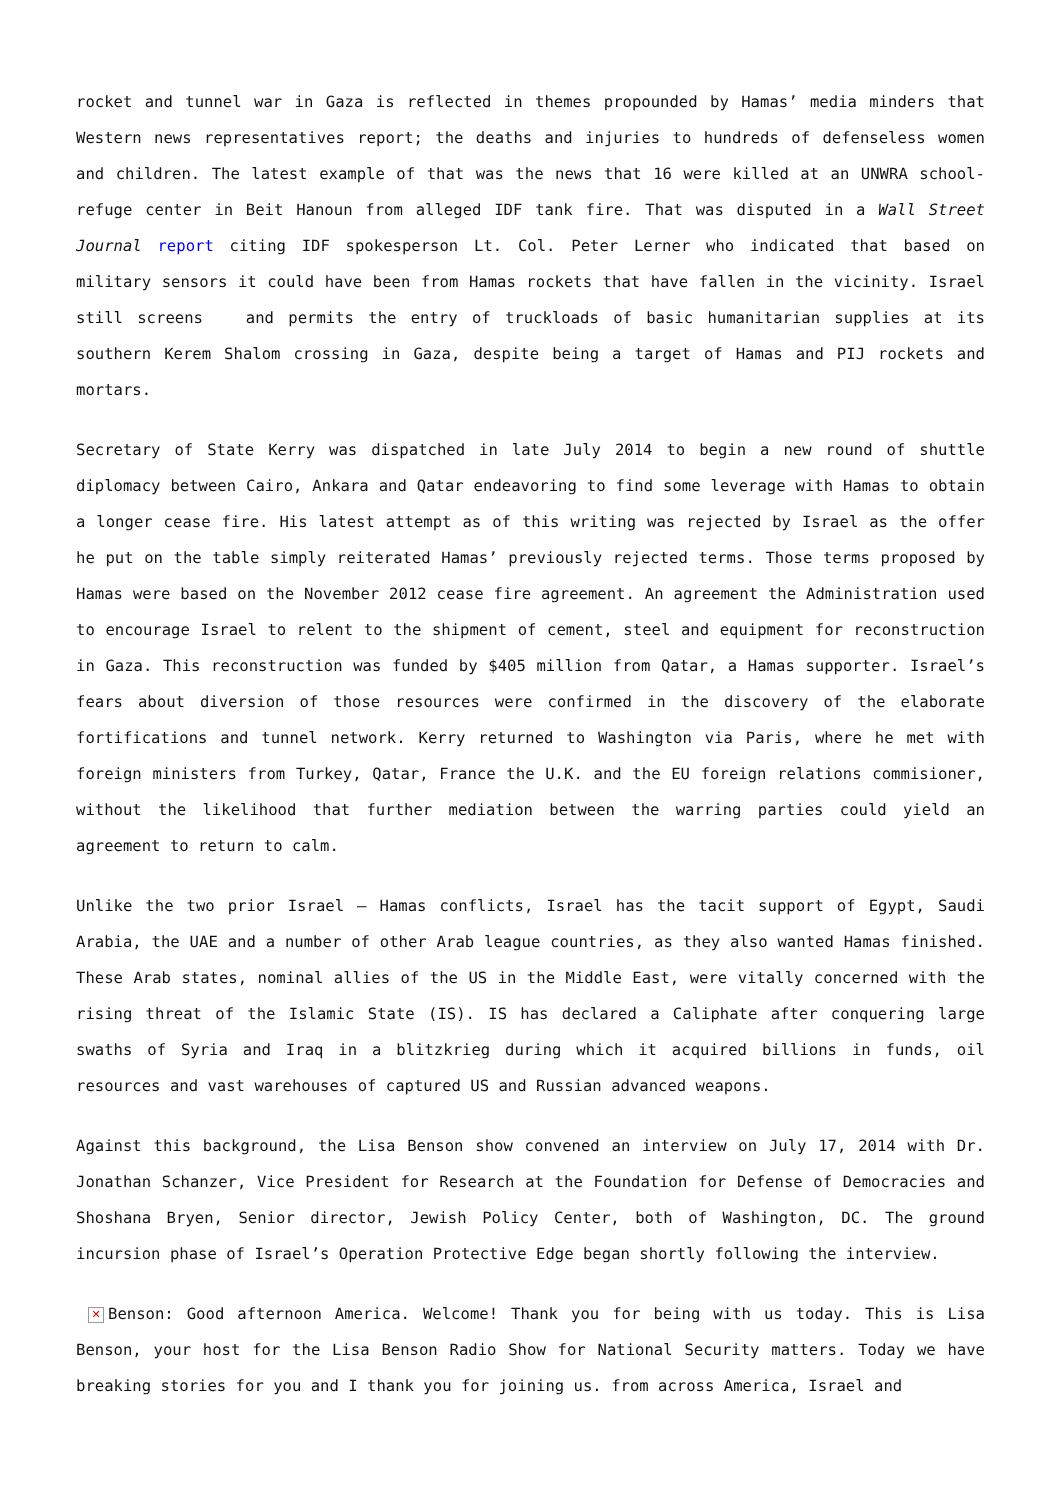rocket and tunnel war in Gaza is reflected in themes propounded by Hamas’ media minders that Western news representatives report; the deaths and injuries to hundreds of defenseless women and children. The latest example of that was the news that 16 were killed at an UNWRA school-refuge center in Beit Hanoun from alleged IDF tank fire. That was disputed in a Wall Street Journal report citing IDF spokesperson Lt. Col. Peter Lerner who indicated that based on military sensors it could have been from Hamas rockets that have fallen in the vicinity. Israel still screens and permits the entry of truckloads of basic humanitarian supplies at its southern Kerem Shalom crossing in Gaza, despite being a target of Hamas and PIJ rockets and mortars.
Secretary of State Kerry was dispatched in late July 2014 to begin a new round of shuttle diplomacy between Cairo, Ankara and Qatar endeavoring to find some leverage with Hamas to obtain a longer cease fire. His latest attempt as of this writing was rejected by Israel as the offer he put on the table simply reiterated Hamas’ previously rejected terms. Those terms proposed by Hamas were based on the November 2012 cease fire agreement. An agreement the Administration used to encourage Israel to relent to the shipment of cement, steel and equipment for reconstruction in Gaza. This reconstruction was funded by $405 million from Qatar, a Hamas supporter. Israel’s fears about diversion of those resources were confirmed in the discovery of the elaborate fortifications and tunnel network. Kerry returned to Washington via Paris, where he met with foreign ministers from Turkey, Qatar, France the U.K. and the EU foreign relations commisioner, without the likelihood that further mediation between the warring parties could yield an agreement to return to calm.
Unlike the two prior Israel – Hamas conflicts, Israel has the tacit support of Egypt, Saudi Arabia, the UAE and a number of other Arab league countries, as they also wanted Hamas finished. These Arab states, nominal allies of the US in the Middle East, were vitally concerned with the rising threat of the Islamic State (IS). IS has declared a Caliphate after conquering large swaths of Syria and Iraq in a blitzkrieg during which it acquired billions in funds, oil resources and vast warehouses of captured US and Russian advanced weapons.
Against this background, the Lisa Benson show convened an interview on July 17, 2014 with Dr. Jonathan Schanzer, Vice President for Research at the Foundation for Defense of Democracies and Shoshana Bryen, Senior director, Jewish Policy Center, both of Washington, DC. The ground incursion phase of Israel’s Operation Protective Edge began shortly following the interview.
✕ Benson: Good afternoon America. Welcome! Thank you for being with us today. This is Lisa Benson, your host for the Lisa Benson Radio Show for National Security matters. Today we have breaking stories for you and I thank you for joining us. from across America, Israel and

▸ TASK DESCRIPTION
Which lines run from the one containing "Against this background, the" through the end of the material? Output exactly those lines and no others.

▸ RESPONSE TO THE EXERCISE
Against this background, the Lisa Benson show convened an interview on July 17, 2014 with Dr. Jonathan Schanzer, Vice President for Research at the Foundation for Defense of Democracies and Shoshana Bryen, Senior director, Jewish Policy Center, both of Washington, DC. The ground incursion phase of Israel’s Operation Protective Edge began shortly following the interview.
✕ Benson: Good afternoon America. Welcome! Thank you for being with us today. This is Lisa Benson, your host for the Lisa Benson Radio Show for National Security matters. Today we have breaking stories for you and I thank you for joining us. from across America, Israel and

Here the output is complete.